The London-based producer on why she’s shunning real-life clubs to soundtrack life in all its virtual glory.

01 Feb 2023

“I like the idea of clubbing and how music brings people together, but clubbing in London has changed,” laments yuné pinku. “It’s less about music or dancing and more about getting on it… that’s what I’ve struggled with.” Despite being 19, the wary producer/singer reveals she’d snuck into clubs underage and “was bored by the time I could [legally] go.”

yuné pinku, who is also known as Asha Yuné, belongs to a generation of bedroom producers who spent their lockdown years carving a fresh brand of electronic music. Yuné’s sound is remarkably astute. Her tight rave beats venture between techno and garage, undercut by adventurous synth bursts and cleverly-layered vocals with pleasurably deep drops. It’s heady; pensive yet danceable – music to move alone to, to lose yourself on the dancefloor.  

“On the internet you can form this image of yourself that’s larger than life”

But Yuné explains that she isn’t all that interested in, or inspired by, the club scene. “It’s nice to DJ [at clubs] as it’s being part of it without being [in the scene] properly,” she explains, detailing how her love for electronic music began with solitary experimentation. “During lockdown I went into the different forms [of electro] and developed an appreciation for it.”

Yuné grew up in London in a Malaysian-Irish family, “there were three cultures influencing [my childhood]” she says. She liked London as “no one really cares where you’re from”, but it was online that she found a particular sense of belonging. “I’ve always enjoyed completely immersing myself in the internet. I’ve grown up with it, it’s a whole other world that you can exist [in] ” she adds.

At a time where falling down internet k-holes feels like modern routine, Yuné has made it part of her artistry. She felt “a bit delusional” working on single ‘Fai Fighter’; locking herself in the studio and barely noticing she had nothing to drink or eat for hours. The result was a web of skittish synths combined with vocals that teeter from shrieking hysteria to calm control. She explains the song is partly based on the Hindu goddess of chaos, who is linked to ideas of divine femininity: “in order to be true feminine there’s female rage,” she affirms. 
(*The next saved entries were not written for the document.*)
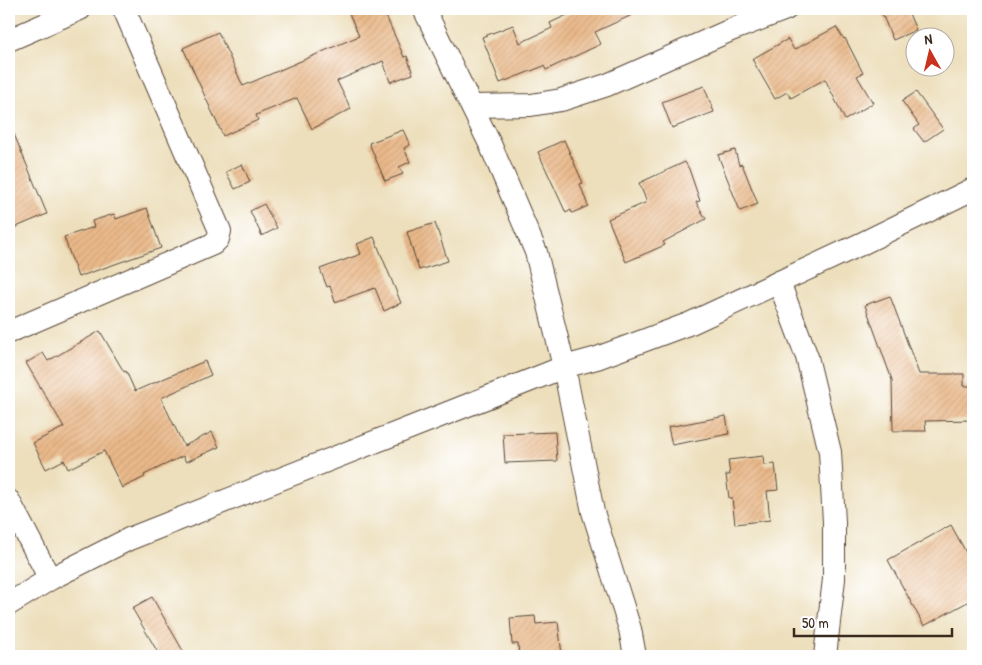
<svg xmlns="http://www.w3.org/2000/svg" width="982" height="665" viewBox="0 0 982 665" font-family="'Patrick Hand',sans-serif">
  <defs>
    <pattern id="building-hatch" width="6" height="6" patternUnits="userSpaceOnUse" patternTransform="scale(1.25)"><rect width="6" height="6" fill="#eab98a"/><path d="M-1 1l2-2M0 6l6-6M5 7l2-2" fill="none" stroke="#ca9f77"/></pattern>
  </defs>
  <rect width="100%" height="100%" fill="#fff"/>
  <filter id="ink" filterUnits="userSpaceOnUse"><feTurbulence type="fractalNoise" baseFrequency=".02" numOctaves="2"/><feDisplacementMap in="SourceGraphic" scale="10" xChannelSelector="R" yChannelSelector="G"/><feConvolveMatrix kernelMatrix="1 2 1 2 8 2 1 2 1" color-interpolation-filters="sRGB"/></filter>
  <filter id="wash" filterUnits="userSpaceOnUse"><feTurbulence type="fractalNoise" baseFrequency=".0096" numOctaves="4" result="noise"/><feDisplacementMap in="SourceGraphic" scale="20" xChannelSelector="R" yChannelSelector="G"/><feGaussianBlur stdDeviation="1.12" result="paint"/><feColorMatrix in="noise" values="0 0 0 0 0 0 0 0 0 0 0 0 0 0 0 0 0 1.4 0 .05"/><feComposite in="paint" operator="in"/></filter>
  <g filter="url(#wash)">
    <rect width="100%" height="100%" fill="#eddfbc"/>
    <g id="blocks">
      <g fill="url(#building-hatch)">
        <polygon points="347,9 383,9 404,57 407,56 413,74 390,82 383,61 337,81 351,109 312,129 297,98 256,115 258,120 223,136 183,48 218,32 243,86 359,36"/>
        <polygon points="580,9 645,9 595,32 601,44 546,70 544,66 500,83 482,37 513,25 520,43 552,28 550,23"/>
        <polygon points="880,9 907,9 916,30 893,40"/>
        <polygon points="836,27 844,39 845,38 863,73 857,76 873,103 845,120 825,79 791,98 787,92 775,99 752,59 788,39 794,50"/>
        <polygon points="704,86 714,112 672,128 662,102"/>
        <polygon points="916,92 943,129 924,142 914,129 919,125 902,101"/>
        <polygon points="9,122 47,214 9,230"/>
        <polygon points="403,130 410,145 404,148 410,162 399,167 403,174 385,181 369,143"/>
        <polygon points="564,140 583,183 580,184 588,206 572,213 571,210 566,213 538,152"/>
        <polygon points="735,150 739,165 742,164 758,204 740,211 718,155"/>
        <polygon points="685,162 689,169 700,201 696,202 706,219 663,242 665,245 626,262 608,219 647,202 639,183"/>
        <polygon points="242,164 250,182 235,189 226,172"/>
        <polygon points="264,204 277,228 262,236 250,211"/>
        <polygon points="147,208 161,248 78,277 64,237 94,227 92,221 114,214 116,219"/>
        <polygon points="435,223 448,261 419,270 407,232"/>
        <polygon points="374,237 401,303 384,311 375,288 335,302 330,286 327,287 320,269 361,254 357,244"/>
        <polygon points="890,296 919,374 964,374 964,386 973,386 973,420 925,421 926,431 893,431 892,380 865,305"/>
        <polygon points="100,331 124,372 126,371 135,391 205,361 211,375 161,398 184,446 212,432 219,447 186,462 183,456 144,475 145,477 122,488 104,451 68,469 64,460 46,469 33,443 64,427 26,363 43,353 48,361"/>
        <polygon points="726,416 729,434 672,445 668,427"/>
        <polygon points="555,432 557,461 505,463 503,434"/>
        <polygon points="763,456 764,465 775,464 778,490 767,491 770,520 735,524 732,498 729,498 726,475 730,475 728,460"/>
        <polygon points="951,525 973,565 973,599 924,626 888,560"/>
        <polygon points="152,597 186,656 160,656 132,608"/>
        <polygon points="535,616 536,624 558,622 562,655 519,656 518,644 512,644 510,618"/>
      </g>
    </g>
  </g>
  <g filter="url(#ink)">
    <use href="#blocks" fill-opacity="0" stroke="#564536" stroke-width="1"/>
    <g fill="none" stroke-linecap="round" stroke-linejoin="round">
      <g stroke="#564536" stroke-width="24">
        <g id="minor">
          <polyline points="424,9 490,144 536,252 564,367 593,512 630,629 635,656"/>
          <polyline points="9,40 80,9"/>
          <polyline points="472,106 531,105 561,100 607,85 731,30 786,9"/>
          <polyline points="779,282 807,357 830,452 834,522 834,579 825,656"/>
          <polyline points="9,332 213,244 218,239 220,231 124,9"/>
          <polyline points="9,501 50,579"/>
          <polyline points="9,604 50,579 129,539 564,367 597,358 691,323 861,244 973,189"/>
        </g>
      </g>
      <use href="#minor" stroke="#fff" stroke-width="22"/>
    </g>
  </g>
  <rect width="982" height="665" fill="none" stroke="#fff" stroke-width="30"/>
  <g transform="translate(930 52) rotate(352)"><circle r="24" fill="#ffffff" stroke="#b1aaa5"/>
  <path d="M0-4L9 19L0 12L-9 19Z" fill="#c8321e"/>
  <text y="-8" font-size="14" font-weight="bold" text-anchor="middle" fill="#3b2a1e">N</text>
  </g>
  <path d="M794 628v8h158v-8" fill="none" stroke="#3b2a1e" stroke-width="2.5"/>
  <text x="802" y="628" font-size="15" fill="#3b2a1e" stroke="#ffffff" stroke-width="4" paint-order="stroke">50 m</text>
</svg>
Yuné envisions this gloriously-angered divinity as a liberated virtual self in ‘the metaverse arena or some kind of future realm’: “in the anime game world, women are still hyper-sexualised, but a lot of the time they are stronger… carrying bazookas or climbing buildings,” she explains. “I think on the internet you can form this image of yourself that’s larger than life. I pictured the project in a weird cyberpunk world, like blade runner.”

Conversely, ‘Night Light’ explores the vulnerable side to the virtual, with airy synths and melancholic melody. Here, Yuné flips classic sci-fi-tropes and eschews the viewpoint of the human creator to rather voice how A.I. laments its impermanence. “It’s based on these fictional characters of a robot that essentially falls in love with the person who will destroy it,” she writes in the single’s press statement. 
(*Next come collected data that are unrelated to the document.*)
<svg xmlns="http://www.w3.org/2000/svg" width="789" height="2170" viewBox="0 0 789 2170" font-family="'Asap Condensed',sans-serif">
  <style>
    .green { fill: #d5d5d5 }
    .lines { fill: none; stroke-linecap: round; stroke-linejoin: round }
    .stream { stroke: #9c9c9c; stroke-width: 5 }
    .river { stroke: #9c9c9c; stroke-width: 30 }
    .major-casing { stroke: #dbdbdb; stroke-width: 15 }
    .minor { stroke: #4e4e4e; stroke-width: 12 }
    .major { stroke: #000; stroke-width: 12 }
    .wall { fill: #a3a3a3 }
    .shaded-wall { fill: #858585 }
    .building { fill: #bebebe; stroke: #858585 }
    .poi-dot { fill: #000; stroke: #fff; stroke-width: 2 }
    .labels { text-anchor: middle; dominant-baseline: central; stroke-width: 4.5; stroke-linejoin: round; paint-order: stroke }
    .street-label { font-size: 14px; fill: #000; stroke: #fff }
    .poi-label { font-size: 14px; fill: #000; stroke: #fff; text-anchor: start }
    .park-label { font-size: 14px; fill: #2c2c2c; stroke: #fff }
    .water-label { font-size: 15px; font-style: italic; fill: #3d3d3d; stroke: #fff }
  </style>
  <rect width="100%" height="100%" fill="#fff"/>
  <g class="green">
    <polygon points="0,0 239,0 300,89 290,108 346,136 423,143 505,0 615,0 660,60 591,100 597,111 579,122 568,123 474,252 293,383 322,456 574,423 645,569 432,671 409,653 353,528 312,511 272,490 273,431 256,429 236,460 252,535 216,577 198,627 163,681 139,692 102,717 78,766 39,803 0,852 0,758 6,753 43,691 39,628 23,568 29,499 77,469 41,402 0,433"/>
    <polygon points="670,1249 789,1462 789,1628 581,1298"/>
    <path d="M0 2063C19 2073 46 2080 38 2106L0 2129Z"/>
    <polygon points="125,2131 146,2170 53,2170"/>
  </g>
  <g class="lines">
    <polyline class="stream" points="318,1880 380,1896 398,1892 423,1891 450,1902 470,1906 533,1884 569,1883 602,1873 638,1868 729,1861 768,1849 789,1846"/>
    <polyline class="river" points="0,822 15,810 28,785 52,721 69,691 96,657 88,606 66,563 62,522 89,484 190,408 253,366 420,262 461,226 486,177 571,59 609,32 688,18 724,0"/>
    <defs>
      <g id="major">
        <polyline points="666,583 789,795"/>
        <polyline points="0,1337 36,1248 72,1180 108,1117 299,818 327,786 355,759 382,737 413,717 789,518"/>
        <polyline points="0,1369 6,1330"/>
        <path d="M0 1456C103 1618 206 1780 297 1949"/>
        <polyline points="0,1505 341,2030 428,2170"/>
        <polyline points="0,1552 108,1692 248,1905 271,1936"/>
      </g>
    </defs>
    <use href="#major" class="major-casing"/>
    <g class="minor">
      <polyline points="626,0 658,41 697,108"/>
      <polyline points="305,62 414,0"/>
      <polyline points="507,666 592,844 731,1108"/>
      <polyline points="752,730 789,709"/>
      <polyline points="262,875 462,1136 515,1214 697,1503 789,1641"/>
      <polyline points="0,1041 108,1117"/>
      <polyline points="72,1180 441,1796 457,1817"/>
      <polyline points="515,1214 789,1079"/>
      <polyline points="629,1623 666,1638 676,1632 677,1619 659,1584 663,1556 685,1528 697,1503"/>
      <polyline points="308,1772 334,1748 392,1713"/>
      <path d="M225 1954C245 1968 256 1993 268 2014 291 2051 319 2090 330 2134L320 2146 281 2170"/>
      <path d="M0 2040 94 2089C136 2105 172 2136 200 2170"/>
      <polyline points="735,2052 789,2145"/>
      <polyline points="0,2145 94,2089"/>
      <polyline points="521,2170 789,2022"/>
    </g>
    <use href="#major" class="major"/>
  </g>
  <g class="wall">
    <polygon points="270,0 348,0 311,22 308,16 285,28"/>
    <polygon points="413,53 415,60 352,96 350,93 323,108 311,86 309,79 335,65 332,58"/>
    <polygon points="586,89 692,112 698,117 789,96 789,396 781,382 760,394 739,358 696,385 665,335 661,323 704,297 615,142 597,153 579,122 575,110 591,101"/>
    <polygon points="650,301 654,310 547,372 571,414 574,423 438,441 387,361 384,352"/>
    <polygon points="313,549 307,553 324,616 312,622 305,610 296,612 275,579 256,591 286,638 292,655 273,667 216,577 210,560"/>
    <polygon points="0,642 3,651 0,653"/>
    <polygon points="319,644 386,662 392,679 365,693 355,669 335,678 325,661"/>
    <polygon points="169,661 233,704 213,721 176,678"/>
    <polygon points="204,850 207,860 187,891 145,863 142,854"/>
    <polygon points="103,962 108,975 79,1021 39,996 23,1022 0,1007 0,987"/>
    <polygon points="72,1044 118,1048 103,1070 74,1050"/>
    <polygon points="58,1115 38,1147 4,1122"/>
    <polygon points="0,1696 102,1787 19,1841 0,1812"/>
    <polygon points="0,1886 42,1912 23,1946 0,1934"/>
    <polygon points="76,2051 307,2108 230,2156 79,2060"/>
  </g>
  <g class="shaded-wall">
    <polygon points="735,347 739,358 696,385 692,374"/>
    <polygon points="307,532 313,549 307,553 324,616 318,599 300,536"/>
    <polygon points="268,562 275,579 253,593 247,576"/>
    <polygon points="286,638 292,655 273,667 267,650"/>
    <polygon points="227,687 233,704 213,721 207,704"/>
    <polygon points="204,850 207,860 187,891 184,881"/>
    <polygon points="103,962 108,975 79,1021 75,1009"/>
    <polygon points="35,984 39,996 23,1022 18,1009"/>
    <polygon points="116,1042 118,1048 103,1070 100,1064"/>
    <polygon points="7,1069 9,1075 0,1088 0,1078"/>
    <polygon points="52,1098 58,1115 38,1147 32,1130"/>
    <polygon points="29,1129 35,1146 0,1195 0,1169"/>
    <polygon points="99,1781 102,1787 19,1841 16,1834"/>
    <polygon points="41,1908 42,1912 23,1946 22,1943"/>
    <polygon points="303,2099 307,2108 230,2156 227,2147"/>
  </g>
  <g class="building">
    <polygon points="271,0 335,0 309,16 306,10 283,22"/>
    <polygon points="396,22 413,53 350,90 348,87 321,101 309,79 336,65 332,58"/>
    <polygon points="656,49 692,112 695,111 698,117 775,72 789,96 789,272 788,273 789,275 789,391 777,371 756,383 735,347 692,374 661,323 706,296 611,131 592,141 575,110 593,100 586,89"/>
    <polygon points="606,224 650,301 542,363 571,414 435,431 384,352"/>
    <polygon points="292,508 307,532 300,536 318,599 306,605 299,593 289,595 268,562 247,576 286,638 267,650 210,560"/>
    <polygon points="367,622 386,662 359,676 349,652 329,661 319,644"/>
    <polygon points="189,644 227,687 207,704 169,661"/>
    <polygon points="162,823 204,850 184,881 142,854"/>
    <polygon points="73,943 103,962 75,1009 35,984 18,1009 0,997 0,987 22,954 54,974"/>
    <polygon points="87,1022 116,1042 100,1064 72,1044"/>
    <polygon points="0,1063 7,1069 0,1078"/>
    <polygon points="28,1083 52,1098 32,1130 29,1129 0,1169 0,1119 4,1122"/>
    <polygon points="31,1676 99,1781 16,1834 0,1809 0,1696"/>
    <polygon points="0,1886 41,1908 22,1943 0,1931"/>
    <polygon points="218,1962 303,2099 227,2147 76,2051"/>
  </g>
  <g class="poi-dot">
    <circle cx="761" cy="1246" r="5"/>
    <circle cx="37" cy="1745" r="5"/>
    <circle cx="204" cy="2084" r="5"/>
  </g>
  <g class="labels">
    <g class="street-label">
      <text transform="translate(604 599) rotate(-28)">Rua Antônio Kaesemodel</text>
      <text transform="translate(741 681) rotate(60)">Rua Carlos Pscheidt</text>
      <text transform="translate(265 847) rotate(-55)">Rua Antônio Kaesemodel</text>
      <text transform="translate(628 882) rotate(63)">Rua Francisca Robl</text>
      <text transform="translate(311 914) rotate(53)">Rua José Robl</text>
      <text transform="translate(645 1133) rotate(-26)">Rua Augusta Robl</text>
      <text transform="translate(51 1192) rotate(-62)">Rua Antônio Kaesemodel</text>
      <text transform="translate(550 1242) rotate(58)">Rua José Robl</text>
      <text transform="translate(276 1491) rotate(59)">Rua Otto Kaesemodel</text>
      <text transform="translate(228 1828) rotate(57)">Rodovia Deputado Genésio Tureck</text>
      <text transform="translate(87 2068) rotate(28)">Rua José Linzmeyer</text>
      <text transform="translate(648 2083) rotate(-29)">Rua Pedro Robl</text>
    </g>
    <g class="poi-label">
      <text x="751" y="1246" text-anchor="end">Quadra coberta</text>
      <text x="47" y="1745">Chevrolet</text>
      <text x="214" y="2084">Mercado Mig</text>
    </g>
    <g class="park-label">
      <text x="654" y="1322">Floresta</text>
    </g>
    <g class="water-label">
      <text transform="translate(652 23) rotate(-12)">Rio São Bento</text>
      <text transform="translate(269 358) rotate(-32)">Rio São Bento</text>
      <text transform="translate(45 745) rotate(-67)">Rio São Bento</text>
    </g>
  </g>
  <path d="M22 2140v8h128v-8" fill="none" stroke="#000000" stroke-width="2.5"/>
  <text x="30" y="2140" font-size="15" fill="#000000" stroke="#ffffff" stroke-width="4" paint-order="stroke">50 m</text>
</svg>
‘Night Light’ and ‘Fai Fighter’ are both part of forthcoming EP BABYLON IX, released this spring.  While debut EP Bluff chartered themes of growing up and forced bravado, BABYLON IX looks to the metaverse as a reflection of authenticity. “It’s about embracing vulnerability and desperation, the stuff you shove down, but also the phoenix rising,” she says.

The subject of femininity in virtual spaces steers the conversation back to earthly reality of making music in 2023. For Yuné, there’s much to address regarding equality in electronic music circles. “It’s still a bro-ish world. I’ve had a lot of people explain things to me that I didn’t ask for,” she reflects, but also values the increasing number of women producers on the scene. “Things are definitely changing for the better – ‘B.O.T.A’ is an example of a giant dance track.” 

Lastly, I ask her to sum up what we can expect on BABYLON IX. She answers casually, instinctively surpassing the tangible to reach a different plane of being:

“It’s like the soundtrack of a rave on mars, I guess.”